How to Write Documentation
- Why is the documentation required?
- What the audience? What do they already know?
- Carefully read spec and check if implementation is consistent with requirements.
- Iterate on:
- What’s the current workflow?
- Research users/tasks yourself
- Try out tasks/talk to devs
- Try to generate errors and check messages for sense
- Check that inputs and outputs have form that users expect
- Check that outputs can be used in next stage of user workflow
- Link doc appropriately. Just the right # of links.
- If time, imagine possible enhancements requested by users, and then consider if the API provided is easy to enhance.
- SEO is complex
- Ensure your pages rank for the most common searches and don’t worry about the rest
- Post answers to any forum pages that rank highly
- Consider creating your own forum pages if necessary to target alternate keywords
- Title, URL, first sentence are essential
Learning Your Users’ Mental Model
- Monitor TS requests. Your team might not always drill down to the true cause of the user’s problem. They might provide a workaround and consider the TS case solved. You need to ask “Why did the user go astray?” Often the issue isn’t with the user not RTM but with the API not meeting user expectations
- Monitor the support forum your users use, such as StackOverflow or MATLAB Answers. Setup a filter to automatically be alerted of posts on your product using a service such as Blogtrottr. Read each post to understand your user’s expectation and why they ran into a problem, along with the task they want to perform. This is how your learn about users, their expectations, and their mental model.

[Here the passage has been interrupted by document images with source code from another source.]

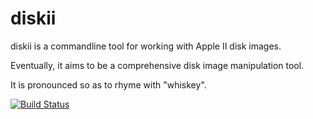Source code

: diskii
======
diskii is a commandline tool for working with Apple II disk images.

Eventually, it aims to be a comprehensive disk image manipulation tool.

It is pronounced so as to rhyme with "whiskey".

[![Build Status](https://travis-ci.org/zellyn/diskii.svg?branch=master)](https://travis-ci.org/zellyn/diskii)
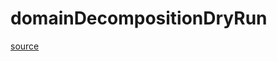 # domainDecompositionDryRun

[source](github.com/OpenFOAM-jp/OpenFOAM-utilities-tutorials-jp/blob/master/v1906/parallelProcessing/decomposePar/domainDecompositionDryRun.C/domainDecompositionDryRun.C)



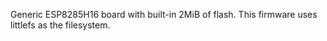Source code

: Generic ESP8285H16 board with built-in 2MiB of flash. 
This firmware uses littlefs as the filesystem.
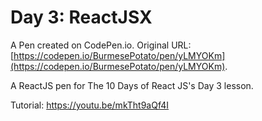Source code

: # Day 3: ReactJSX

A Pen created on CodePen.io. Original URL: [https://codepen.io/BurmesePotato/pen/yLMYOKm](https://codepen.io/BurmesePotato/pen/yLMYOKm).

A ReactJS pen for The 10 Days of React JS's Day 3 lesson.

Tutorial: https://youtu.be/mkTht9aQf4I
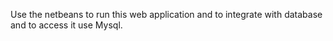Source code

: Use the netbeans to run this web application and to integrate with database and to access it use Mysql.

- Create a task/note to track every issue you learn about and collect use cases their, even if your devs have no plans for action at that point
Teaching Users How to Code
This sounds crazy but users learn coding best practices from doc. Unfortunately, doc has things like:
for i=0; i<5;i++ % 5 is a magic number
A user runs with this and will enter
for i=0; i<(myfun(2)+20/3); i++ % bad
How do we teach best coding practices in code? By showing:
Num = len(arr); For i=0; i<len; i++
Adopting of New Functionality by Users
When solving user problems, one perspective is that providing a good API solves the problem. From a tech comm perspective, this is the beginning. The real challenge is getting users to use the new functionality and use it correctly. Because, while there are established and widely-accepted principles for writing code and designing interfaces, there are no principles on user adoption. It can feel like a jungle out there. Yes, there are a few best practices, but those are just getting traction in large organizations. So the technical writer plays a large role in ensuring users use the functionality correctly. Through doc and forums, you can nudge users to adopt your product. And you can be instrumental in growing the user base. That is why tech writers are the ion engines of product development. We work in the background and our contributions aren’t “big bang” but they are steady and effective.
Again, from a tech comm perspective, providing an API is the start. Generating user awareness and getting users to use the API correctly is the battle.